*Passage*:
Start of Block

Game of Thrones Showrunners Thought They Were Being Pranked When They Heard About the Coffee Cup Scene

We're over a year removed from the eighth and final season of Game of Thrones, and though it seems [...]

We're over a year removed from the eighth and final season of Game of Thrones, and though it seems like the series has mostly evaporated from the larger cultural conversations in online fandoms, it will never truly go away (thanks to HBO doubling down on a spinoff series). That final season was pretty poorly received in some corners, with countless eye rolling moments and observations that just felt off. One of the most talked about moments in those final six episodes however was something that's since been removed, the infamous appearance of a coffee cup in the background of one shot. Yes it was real, and yes it made it past the creators of the series who thought it was a prank.

This news comes to us from The Hollywood Reporter who have an excerpt from the upcoming book Fire Cannot Kill a Dragon by James Hibberd. The book breaks down the entire development and creation of HBO's hit series from its first failed pilot to its finale, and features interviews with David Benioff and Dan Weiss. Included in the book is their reaction to learning of the dreaded coffee cup.

"I couldn't believe it," Benioff says. "When we got the email about it the next day, I honestly thought someone was pranking us, because there had been things before where people were like, 'Oh, look at that plane in the background!' and somebody had Photoshopped it in. I thought, 'There's no way there's a coffee cup in there.' Then when I saw it on the TV I was like, 'How did I not see that?'"

game-thrones-season-8-coffee-cup-explained-not-starbucks-1197969
(Photo: HBO)

"I'd seen that shot one thousand times and we're always looking at their faces or how the shot sat with the shots on either side of it," Weiss added. "I felt like we were the participants in a psychology experiment, like where you don't see the gorillas running around in the background because you're counting the basketballs. Every production that's ever existed had things like this. You can see a crew member in Braveheart; there's an actor wearing a wristwatch in Spartacus. But now people can rewind things and everybody is talking to each other in real time. So one person saw the coffee cup, rewound it, and then everybody did."

End of Block

*Data records*:
Start of Block

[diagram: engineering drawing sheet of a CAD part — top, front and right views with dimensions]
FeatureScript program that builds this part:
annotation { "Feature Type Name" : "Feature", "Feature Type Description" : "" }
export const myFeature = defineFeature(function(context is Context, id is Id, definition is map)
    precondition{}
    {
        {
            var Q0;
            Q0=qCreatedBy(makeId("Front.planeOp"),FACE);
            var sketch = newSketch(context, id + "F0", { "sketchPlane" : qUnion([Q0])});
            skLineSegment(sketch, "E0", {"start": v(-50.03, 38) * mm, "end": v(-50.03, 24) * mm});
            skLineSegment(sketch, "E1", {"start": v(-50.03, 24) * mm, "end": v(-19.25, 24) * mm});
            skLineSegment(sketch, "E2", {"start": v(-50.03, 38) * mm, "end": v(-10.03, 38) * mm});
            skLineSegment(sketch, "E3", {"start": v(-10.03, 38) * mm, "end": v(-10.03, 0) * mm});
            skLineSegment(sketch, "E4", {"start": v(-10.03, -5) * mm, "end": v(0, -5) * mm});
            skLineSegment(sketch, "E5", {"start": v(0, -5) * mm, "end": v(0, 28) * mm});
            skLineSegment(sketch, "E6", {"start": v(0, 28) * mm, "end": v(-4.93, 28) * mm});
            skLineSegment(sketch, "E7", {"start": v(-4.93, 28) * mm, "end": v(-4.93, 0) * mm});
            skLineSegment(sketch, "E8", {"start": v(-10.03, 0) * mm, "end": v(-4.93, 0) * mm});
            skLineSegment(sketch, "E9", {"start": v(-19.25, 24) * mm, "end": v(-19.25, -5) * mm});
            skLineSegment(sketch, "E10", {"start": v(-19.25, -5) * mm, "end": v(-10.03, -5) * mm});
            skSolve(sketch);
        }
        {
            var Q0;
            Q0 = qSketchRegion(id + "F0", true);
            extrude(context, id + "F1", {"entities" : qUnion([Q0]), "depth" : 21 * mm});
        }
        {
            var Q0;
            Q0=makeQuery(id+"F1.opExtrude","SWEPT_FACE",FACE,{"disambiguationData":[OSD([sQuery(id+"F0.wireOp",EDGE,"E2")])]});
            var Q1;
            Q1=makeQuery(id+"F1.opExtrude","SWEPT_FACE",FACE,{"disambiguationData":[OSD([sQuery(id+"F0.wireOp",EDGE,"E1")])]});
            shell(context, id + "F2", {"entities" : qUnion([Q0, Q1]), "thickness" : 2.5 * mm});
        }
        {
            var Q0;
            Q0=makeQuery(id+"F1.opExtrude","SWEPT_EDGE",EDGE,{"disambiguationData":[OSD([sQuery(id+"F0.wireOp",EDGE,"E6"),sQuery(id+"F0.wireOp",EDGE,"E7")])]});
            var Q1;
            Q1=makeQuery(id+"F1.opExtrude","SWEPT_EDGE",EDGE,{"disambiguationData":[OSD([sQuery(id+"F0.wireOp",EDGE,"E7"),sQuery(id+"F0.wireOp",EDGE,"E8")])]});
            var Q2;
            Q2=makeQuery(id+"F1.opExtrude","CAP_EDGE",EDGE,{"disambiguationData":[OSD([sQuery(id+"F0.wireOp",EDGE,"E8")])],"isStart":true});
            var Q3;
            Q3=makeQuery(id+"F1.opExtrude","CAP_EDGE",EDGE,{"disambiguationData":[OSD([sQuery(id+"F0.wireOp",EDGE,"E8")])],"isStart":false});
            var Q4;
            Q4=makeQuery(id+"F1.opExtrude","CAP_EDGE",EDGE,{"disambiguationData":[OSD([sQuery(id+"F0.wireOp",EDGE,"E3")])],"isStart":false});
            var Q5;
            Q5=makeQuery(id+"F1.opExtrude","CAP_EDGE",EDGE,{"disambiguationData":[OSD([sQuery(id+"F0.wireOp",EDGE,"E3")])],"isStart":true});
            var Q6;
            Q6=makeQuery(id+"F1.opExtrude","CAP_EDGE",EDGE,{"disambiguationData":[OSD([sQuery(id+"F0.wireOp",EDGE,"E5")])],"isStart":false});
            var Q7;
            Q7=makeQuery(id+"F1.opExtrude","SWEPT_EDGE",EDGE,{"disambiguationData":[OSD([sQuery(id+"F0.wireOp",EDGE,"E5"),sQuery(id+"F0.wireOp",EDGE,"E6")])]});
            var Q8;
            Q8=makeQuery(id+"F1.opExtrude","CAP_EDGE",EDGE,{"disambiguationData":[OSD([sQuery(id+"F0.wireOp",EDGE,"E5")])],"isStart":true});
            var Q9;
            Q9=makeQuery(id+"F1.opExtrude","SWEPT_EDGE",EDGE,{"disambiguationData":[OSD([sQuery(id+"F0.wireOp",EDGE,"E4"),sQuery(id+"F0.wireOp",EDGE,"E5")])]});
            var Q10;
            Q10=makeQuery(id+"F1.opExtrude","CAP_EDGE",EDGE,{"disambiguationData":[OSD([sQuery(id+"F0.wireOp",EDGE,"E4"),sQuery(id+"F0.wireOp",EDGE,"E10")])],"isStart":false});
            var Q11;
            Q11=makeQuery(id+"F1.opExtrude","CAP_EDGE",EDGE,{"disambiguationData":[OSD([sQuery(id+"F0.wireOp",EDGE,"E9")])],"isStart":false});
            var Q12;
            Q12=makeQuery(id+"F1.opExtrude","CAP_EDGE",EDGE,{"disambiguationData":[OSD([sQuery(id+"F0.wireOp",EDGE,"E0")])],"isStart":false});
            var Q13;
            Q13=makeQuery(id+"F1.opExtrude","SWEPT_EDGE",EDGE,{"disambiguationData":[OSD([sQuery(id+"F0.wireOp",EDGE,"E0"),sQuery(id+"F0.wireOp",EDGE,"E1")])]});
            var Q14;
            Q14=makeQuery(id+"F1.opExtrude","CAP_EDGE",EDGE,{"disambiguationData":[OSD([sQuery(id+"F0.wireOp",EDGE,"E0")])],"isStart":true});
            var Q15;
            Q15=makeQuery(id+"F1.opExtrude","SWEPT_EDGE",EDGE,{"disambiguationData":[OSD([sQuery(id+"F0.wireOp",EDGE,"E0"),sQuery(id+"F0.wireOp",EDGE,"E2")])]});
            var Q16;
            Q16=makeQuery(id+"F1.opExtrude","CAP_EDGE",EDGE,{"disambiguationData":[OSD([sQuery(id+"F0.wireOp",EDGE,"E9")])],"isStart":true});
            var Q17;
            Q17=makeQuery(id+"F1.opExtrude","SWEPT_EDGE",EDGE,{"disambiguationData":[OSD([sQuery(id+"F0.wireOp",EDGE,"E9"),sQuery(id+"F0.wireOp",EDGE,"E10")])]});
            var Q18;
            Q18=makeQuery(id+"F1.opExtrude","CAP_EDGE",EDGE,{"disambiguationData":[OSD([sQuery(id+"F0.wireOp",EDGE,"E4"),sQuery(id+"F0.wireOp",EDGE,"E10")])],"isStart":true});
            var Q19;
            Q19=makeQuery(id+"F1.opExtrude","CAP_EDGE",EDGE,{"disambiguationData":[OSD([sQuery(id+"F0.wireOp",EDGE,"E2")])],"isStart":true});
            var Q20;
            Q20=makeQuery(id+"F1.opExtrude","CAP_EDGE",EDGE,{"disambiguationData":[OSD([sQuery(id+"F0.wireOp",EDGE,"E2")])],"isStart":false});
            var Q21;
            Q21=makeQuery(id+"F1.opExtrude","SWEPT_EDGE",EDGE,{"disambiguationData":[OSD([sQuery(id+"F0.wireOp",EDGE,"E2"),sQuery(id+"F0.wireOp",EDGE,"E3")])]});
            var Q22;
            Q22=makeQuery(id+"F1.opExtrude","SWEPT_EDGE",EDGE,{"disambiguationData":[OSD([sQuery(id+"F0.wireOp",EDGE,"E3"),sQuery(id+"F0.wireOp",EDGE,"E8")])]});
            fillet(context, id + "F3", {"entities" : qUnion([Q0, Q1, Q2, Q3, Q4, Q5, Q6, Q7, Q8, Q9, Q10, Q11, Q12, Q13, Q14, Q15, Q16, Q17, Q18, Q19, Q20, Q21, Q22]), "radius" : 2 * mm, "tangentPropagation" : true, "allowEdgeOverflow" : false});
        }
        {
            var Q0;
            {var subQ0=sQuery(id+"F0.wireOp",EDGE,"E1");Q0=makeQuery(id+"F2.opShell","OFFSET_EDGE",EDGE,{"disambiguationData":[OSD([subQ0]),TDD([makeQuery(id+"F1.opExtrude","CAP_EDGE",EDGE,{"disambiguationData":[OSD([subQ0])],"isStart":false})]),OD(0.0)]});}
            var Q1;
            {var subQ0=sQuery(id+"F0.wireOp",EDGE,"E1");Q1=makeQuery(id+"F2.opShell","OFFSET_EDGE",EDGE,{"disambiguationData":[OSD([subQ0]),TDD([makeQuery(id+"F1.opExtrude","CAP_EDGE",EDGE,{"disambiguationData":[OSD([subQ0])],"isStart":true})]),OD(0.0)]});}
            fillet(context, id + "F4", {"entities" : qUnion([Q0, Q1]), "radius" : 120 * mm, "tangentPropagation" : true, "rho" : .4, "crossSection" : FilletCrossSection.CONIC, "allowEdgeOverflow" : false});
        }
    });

End of Block

*Activity*: Reproduce in full the article above about the Game of Thrones coffee cup scene, leaving every word and line unchanged.

*Completed exercise*:
Game of Thrones Showrunners Thought They Were Being Pranked When They Heard About the Coffee Cup Scene

We're over a year removed from the eighth and final season of Game of Thrones, and though it seems [...]

We're over a year removed from the eighth and final season of Game of Thrones, and though it seems like the series has mostly evaporated from the larger cultural conversations in online fandoms, it will never truly go away (thanks to HBO doubling down on a spinoff series). That final season was pretty poorly received in some corners, with countless eye rolling moments and observations that just felt off. One of the most talked about moments in those final six episodes however was something that's since been removed, the infamous appearance of a coffee cup in the background of one shot. Yes it was real, and yes it made it past the creators of the series who thought it was a prank.

This news comes to us from The Hollywood Reporter who have an excerpt from the upcoming book Fire Cannot Kill a Dragon by James Hibberd. The book breaks down the entire development and creation of HBO's hit series from its first failed pilot to its finale, and features interviews with David Benioff and Dan Weiss. Included in the book is their reaction to learning of the dreaded coffee cup.

"I couldn't believe it," Benioff says. "When we got the email about it the next day, I honestly thought someone was pranking us, because there had been things before where people were like, 'Oh, look at that plane in the background!' and somebody had Photoshopped it in. I thought, 'There's no way there's a coffee cup in there.' Then when I saw it on the TV I was like, 'How did I not see that?'"

game-thrones-season-8-coffee-cup-explained-not-starbucks-1197969
(Photo: HBO)

"I'd seen that shot one thousand times and we're always looking at their faces or how the shot sat with the shots on either side of it," Weiss added. "I felt like we were the participants in a psychology experiment, like where you don't see the gorillas running around in the background because you're counting the basketballs. Every production that's ever existed had things like this. You can see a crew member in Braveheart; there's an actor wearing a wristwatch in Spartacus. But now people can rewind things and everybody is talking to each other in real time. So one person saw the coffee cup, rewound it, and then everybody did."